Saved entries

........

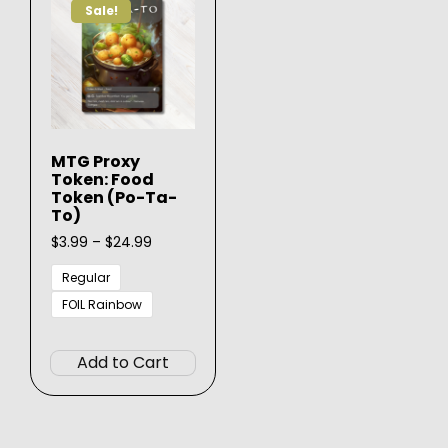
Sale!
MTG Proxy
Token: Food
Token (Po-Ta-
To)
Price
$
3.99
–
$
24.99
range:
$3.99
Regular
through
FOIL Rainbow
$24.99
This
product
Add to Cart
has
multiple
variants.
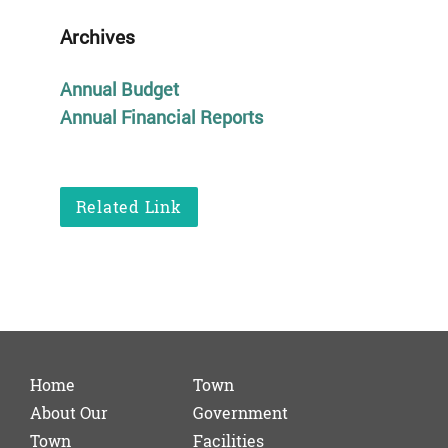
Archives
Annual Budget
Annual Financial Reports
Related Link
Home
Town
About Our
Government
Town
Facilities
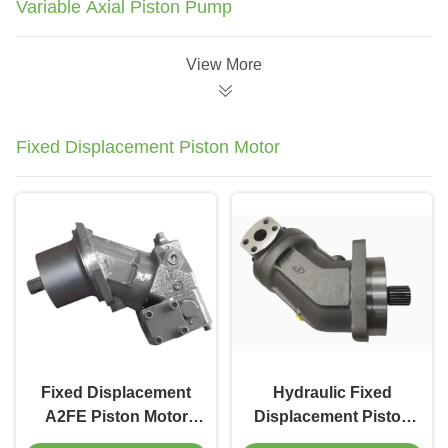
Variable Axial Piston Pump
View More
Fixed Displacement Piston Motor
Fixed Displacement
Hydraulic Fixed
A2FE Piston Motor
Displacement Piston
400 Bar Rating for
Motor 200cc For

........

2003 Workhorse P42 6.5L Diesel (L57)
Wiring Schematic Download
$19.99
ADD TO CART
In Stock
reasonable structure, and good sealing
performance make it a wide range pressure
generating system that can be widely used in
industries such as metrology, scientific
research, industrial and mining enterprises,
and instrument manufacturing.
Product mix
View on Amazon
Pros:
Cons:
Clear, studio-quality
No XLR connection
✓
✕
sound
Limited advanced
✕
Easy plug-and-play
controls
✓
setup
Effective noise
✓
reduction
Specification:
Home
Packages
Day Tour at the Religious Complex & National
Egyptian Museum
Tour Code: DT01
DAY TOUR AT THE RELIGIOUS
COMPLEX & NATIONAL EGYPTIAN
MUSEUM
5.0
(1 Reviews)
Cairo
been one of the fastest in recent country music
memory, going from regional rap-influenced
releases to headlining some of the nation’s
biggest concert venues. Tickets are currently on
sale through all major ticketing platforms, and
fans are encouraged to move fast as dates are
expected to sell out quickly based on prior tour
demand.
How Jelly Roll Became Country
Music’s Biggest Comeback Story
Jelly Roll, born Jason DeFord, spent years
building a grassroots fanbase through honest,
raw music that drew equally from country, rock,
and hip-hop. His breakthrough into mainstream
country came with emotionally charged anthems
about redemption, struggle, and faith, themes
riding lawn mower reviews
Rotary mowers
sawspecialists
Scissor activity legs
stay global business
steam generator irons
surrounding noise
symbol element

........

**Task directions**: Wherever the word "Annual" turns up in a line of the entries above, copy that line.

**Your solution**:
Annual Budget
Annual Financial Reports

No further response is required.